Me volvió a ocurrir. Una reunión distendida de mesa y mantel con amigos. Pedimos mejillones al vapor y cada uno decía su apetencia para acompañarlos: cerveza, vino blanco? Yo apunté: vino tinto. Hubo silencio, incluso algún comentario con cierta sorna. De antemano, cada uno de los resultados de realizar maridajes (mezcla idónea comida-bebida) tiene su "intríngulis". El maridaje o la armonía es algo así como una quimera intangible -siempre me lo pareció- y si pensáramos en mejillones-vino tinto enseguida nos extrañaríamos, como así fue el caso.

Como está claro que no hay reglas estrictas -ni escritas-, vale resaltar la experiencia, hace algunos años ya, en la que se defendió la combinación de los mejillones al vapor con un vino tinto joven. A priori, una osadía.

Pero tiene su explicación. El molusco contiene grandes cantidades de prótidos que hacen posible tal ensamblaje. Es ciencia. Esas proteínas, digamos, casan con los matices organolépticos de un tinto ligero. Una vez efectuado "el ensayo", casi todos asintieron. La misma carne reventona aceptaba el trago festivo, quizá a modo de vinagreta, en una estupenda ida y vuelta de registros gustativos.

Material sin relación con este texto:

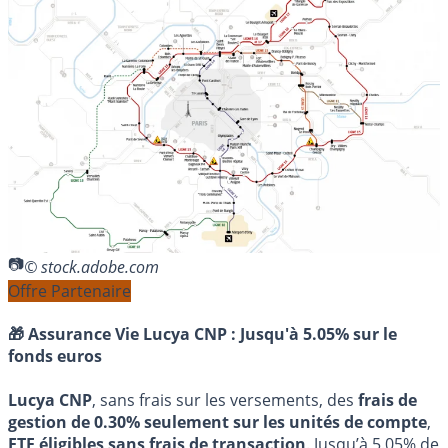
© stock.adobe.com
Offre Partenaire
🎁 Assurance Vie Lucya CNP :
Jusqu'à 5.05% sur le
fonds euros
Lucya CNP
, sans frais sur les versements, des
frais de
gestion de 0.30% seulement sur les unités de compte
,
ETF éligibles sans frais de transaction
. Jusqu’à 5.05% de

Existen conjunciones que pueden estar llamadas al éxito simplemente porque cumplen este concepto: un foie con un blanco francés tipo sauternes.

Otras están basadas en la tradición y se admiten sin más: dígase un pincho con queso cabrales y una sidrina asturiana. No hay que irse a la prehistoria para recordar que en estas tierras se iba a comer pescado o carne, y una viejita guisada podía ir perfectamente con un tinto del Norte o una carne cochino con un blanco del Sur. Mejillones-vino tinto: ¡hagan la prueba!